Quel programme!  Je rêve d’archéologie…de découvertes. De temples perdus. Au risque d’être déçue!

« Tout cela est bête comme une histoire de chercheur de trésor… »

avoue Claude, ayant découvert un temple, mais pas les statues.

La découverte  du temple, enfoui dans la végétation, lui inspire toutes sortes de sentiments, de la violence, de la fureur, de la cupidité mais peu de curiosité intellectuelle, comme on pourrait attendre d’un archéologue.

Quand à Perken il ne voit que les mitrailleuses que la vente des sculptures lui procurera pour armer des tribus laotiennes et se tailler un royaume.

« ces mitrailleuses qu’il était allé chercher en Europe, elles étaient là, dans cette forêt… »

La plus grande émotion, n’est pas la découverte de ce temple merveilleux qu’est Banteay Srei, c’est plutôt :

« soudain un vide: tout reprit vie, retomba à sa place come si tout ce qui entourait Calude se fut écroulé autour de lui: il resta immobile attérré…les deux pattes du pied de biche venaient de casser. »

Si j’avais espéré une découverte scientifique majeure, un livre d’histoire de l’art, j’en serais pour mes frais.

Les deux  aventuriers sont des voleurs. Rien de plus?

Il ne faudra plus rien attendre des temples khmers dès que les charrettes auront été chargées des statues volées. Le roman prendra une nouvelle direction.  Celle de la jungle, des territoires insoumis, celle des villages Stiengs et des Moïs. « Plus rien de la nonchanlance voluptueuse du Laos et du bas Cambodge : la sauvagerie avec son odeur de viande. »
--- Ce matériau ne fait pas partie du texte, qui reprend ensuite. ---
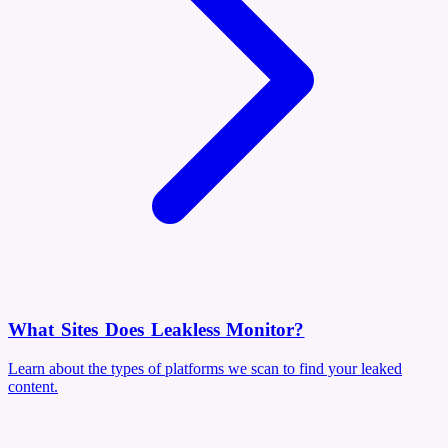
What Sites Does Leakless Monitor?
Learn about the types of platforms we scan to find your leaked
content.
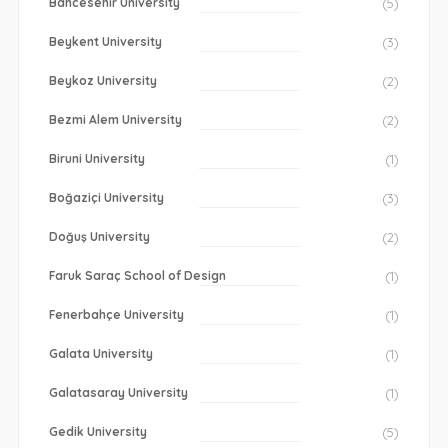
Bahcesehir University
(5)
Beykent University
(3)
Beykoz University
(2)
Bezmi Alem University
(2)
Biruni University
(1)
Boğaziçi University
(3)
Doğuş University
(2)
Faruk Saraç School of Design
(1)
Fenerbahçe University
(1)
Galata University
(1)
Galatasaray University
(1)
Gedik University
(5)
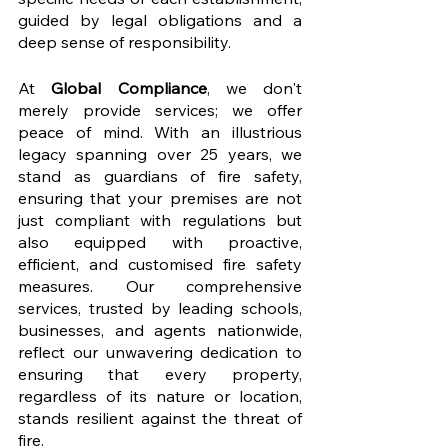
guided by legal obligations and a 
deep sense of responsibility.
At 
Global Compliance
, we don't 
merely provide services; we offer 
peace of mind. With an illustrious 
legacy spanning over 25 years, we 
stand as guardians of fire safety, 
ensuring that your premises are not 
just compliant with regulations but 
also equipped with proactive, 
efficient, and customised fire safety 
measures. Our comprehensive 
services, trusted by leading schools, 
businesses, and agents nationwide, 
reflect our unwavering dedication to 
ensuring that every property, 
regardless of its nature or location, 
stands resilient against the threat of 
fire.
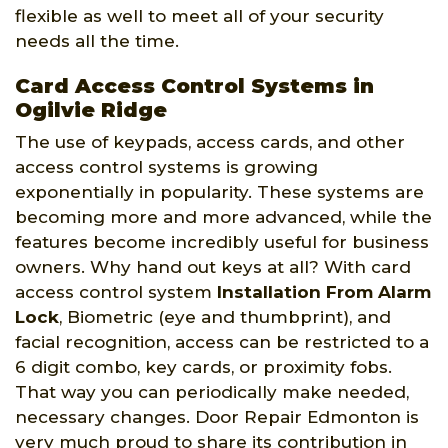
flexible as well to meet all of your security
needs all the time.
Card Access Control Systems in
Ogilvie Ridge
The use of keypads, access cards, and other
access control systems is growing
exponentially in popularity. These systems are
becoming more and more advanced, while the
features become incredibly useful for business
owners. Why hand out keys at all? With card
access control system
Installation From Alarm
Lock
, Biometric (eye and thumbprint), and
facial recognition, access can be restricted to a
6 digit combo, key cards, or proximity fobs.
That way you can periodically make needed,
necessary changes. Door Repair Edmonton is
very much proud to share its contribution in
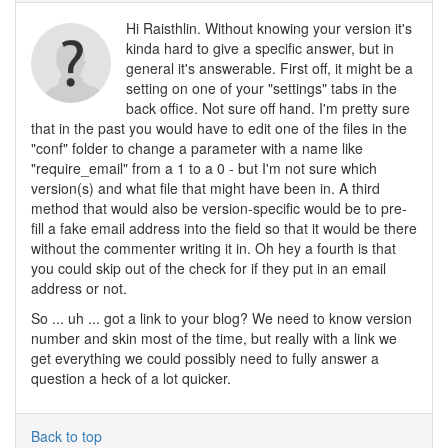
Hi Raisthlin. Without knowing your version it's
kinda hard to give a specific answer, but in
general it's answerable. First off, it might be a
setting on one of your "settings" tabs in the
back office. Not sure off hand. I'm pretty sure
that in the past you would have to edit one of the files in the
"conf" folder to change a parameter with a name like
"require_email" from a 1 to a 0 - but I'm not sure which
version(s) and what file that might have been in. A third
method that would also be version-specific would be to pre-
fill a fake email address into the field so that it would be there
without the commenter writing it in. Oh hey a fourth is that
you could skip out of the check for if they put in an email
address or not.
So ... uh ... got a link to your blog? We need to know version
number and skin most of the time, but really with a link we
get everything we could possibly need to fully answer a
question a heck of a lot quicker.
Back to top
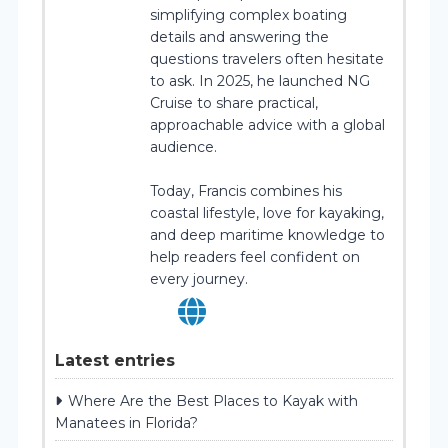
simplifying complex boating
details and answering the
questions travelers often hesitate
to ask. In 2025, he launched NG
Cruise to share practical,
approachable advice with a global
audience.
Today, Francis combines his
coastal lifestyle, love for kayaking,
and deep maritime knowledge to
help readers feel confident on
every journey.
Latest entries
Where Are the Best Places to Kayak with
Manatees in Florida?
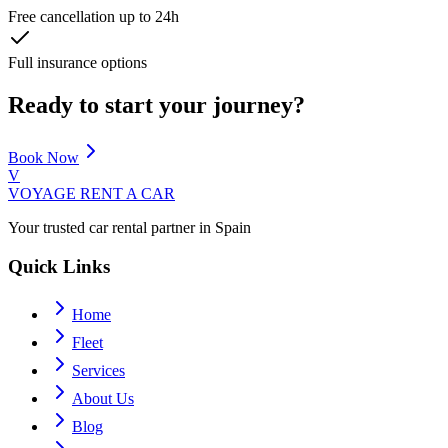
Free cancellation up to 24h
Full insurance options
Ready to start your journey?
Book Now
V
VOYAGE
RENT A CAR
Your trusted car rental partner in Spain
Quick Links
Home
Fleet
Services
About Us
Blog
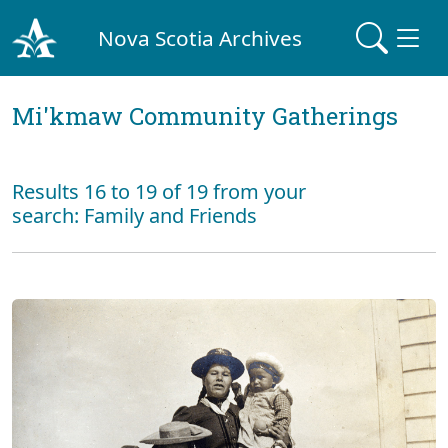
Nova Scotia Archives
Mi'kmaw Community Gatherings
Results 16 to 19 of 19 from your
search: Family and Friends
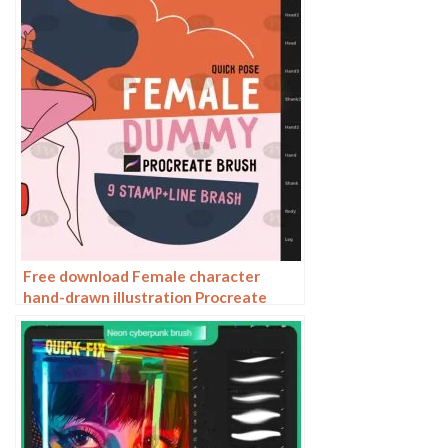
Free download Female character
hand-drawn illustration Procreate
brushes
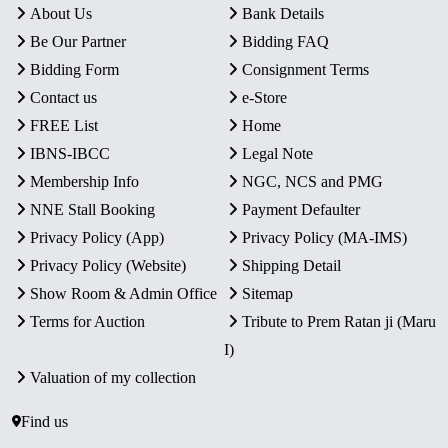
About Us
Bank Details
Be Our Partner
Bidding FAQ
Bidding Form
Consignment Terms
Contact us
e-Store
FREE List
Home
IBNS-IBCC
Legal Note
Membership Info
NGC, NCS and PMG
NNE Stall Booking
Payment Defaulter
Privacy Policy (App)
Privacy Policy (MA-IMS)
Privacy Policy (Website)
Shipping Detail
Show Room & Admin Office
Sitemap
Terms for Auction
Tribute to Prem Ratan ji (Maru
I)
Valuation of my collection
Find us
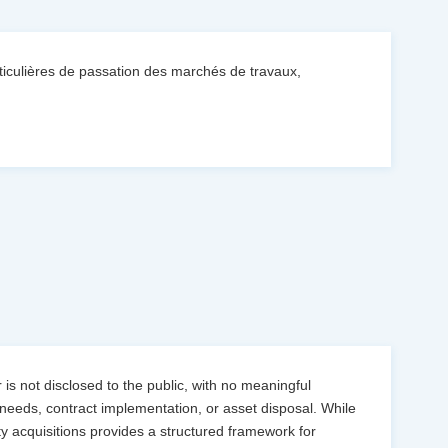
culières de passation des marchés de travaux,
is not disclosed to the public, with no meaningful
needs, contract implementation, or asset disposal. While
 acquisitions provides a structured framework for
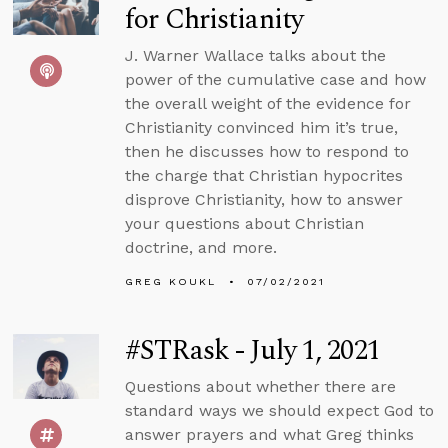
for Christianity
J. Warner Wallace talks about the
power of the cumulative case and how
the overall weight of the evidence for
Christianity convinced him it’s true,
then he discusses how to respond to
the charge that Christian hypocrites
disprove Christianity, how to answer
your questions about Christian
doctrine, and more.
GREG KOUKL
07/02/2021
#STRask - July 1, 2021
Questions about whether there are
standard ways we should expect God to
answer prayers and what Greg thinks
Parce que la  recherche archéologique n’est qu’un prétexte à roman d’aventure et que c’est d’aventuriers qu’il s’agit. Un roman viril – ce qui n’est pas forcément un compliment. Des hommes qui défient la mort ou plutôt la déchéance. un roman qui veut parler d’érotisme et qui parle d’impuissance.  Partis à la recherche de Grabot, un troisième aventurier, plus tête brûlée que les premiers, ils ne trouveront qu’un esclave,  aveugle et agonisant.

A partir de là, tout s’emballera,  le rythme de la narration deviendra haletant. Echappant aux lancettes de bambous plantées dans le sol, aux sangsues, ils attendront le guêt-apens, l’assaut, l’incendie de la case puis le combat, lances et fléches empoisonnées…

La dernière partie est une course de vitesse entre Perken qui sait qu’il va mourrir de la blessure empoisonnée, les Stiengs en fuite et cette colonne. Derrière la colonne, le gouvernement du Siam et le chemin de fer qui va apporter la civilisation la modernité à ces tribus . Course haletante. Et c’est dans ce registre que le roman est le plus réussi.